The Competition Authority has completed a comprehensive investigation into certain companies operating in the pharmaceutical sector. This investigation focused on practices that negatively affect competition within the industry and the labor market.
It was determined that the companies in question violated the laws of the Republic of Turkey by engaging in non-solicitation agreements and sharing sensitive information related to competition. This situation poses a serious threat to the fair conduct of competition in the sector.

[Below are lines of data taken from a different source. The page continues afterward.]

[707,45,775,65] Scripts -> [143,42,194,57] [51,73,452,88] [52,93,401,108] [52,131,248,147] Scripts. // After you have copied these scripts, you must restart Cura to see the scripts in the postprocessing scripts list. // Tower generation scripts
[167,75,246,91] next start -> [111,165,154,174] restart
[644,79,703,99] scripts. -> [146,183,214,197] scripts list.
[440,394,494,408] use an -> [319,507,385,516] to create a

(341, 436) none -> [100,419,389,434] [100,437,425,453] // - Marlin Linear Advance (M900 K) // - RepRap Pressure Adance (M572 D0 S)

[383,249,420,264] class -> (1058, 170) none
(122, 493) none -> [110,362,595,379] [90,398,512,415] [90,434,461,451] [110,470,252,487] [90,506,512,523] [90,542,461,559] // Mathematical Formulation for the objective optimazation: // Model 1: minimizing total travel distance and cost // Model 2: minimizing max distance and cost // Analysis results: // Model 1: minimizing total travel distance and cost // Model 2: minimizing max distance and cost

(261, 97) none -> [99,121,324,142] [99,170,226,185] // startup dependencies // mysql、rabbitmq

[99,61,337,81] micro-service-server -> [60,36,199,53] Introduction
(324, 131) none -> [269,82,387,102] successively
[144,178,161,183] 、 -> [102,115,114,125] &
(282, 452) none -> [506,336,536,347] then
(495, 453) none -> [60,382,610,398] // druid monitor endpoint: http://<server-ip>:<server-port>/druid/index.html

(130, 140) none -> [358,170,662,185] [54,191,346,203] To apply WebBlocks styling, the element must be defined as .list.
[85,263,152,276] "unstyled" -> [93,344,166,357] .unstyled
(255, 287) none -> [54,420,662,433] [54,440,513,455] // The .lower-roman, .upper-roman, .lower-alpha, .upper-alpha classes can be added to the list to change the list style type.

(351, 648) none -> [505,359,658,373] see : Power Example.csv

The violation of these laws, which play an important role in ensuring competition, leads to other players in the sector facing unequal competitive conditions. Such practices can infringe upon the rights of both employees and consumers.
As a result of the completed investigation, a total fine of 245 million TL was imposed on the companies involved in these illegal activities. The size of this fine highlights the seriousness of such violations and the determination of the Competition Authority on this issue.
Many experts predict that this fine will have a positive impact on the sector and will lead other companies to avoid similar practices. These secret agreements among pharmaceutical companies could negatively affect the career development of employees and restrict workforce mobility in the sector.
The Competition Authority stated that it has established a comprehensive monitoring and oversight mechanism to prevent similar violations from occurring again. Emphasizing that companies must compete fairly and equitably with their employees, it highlighted that this is not only a legal obligation but also an ethical responsibility.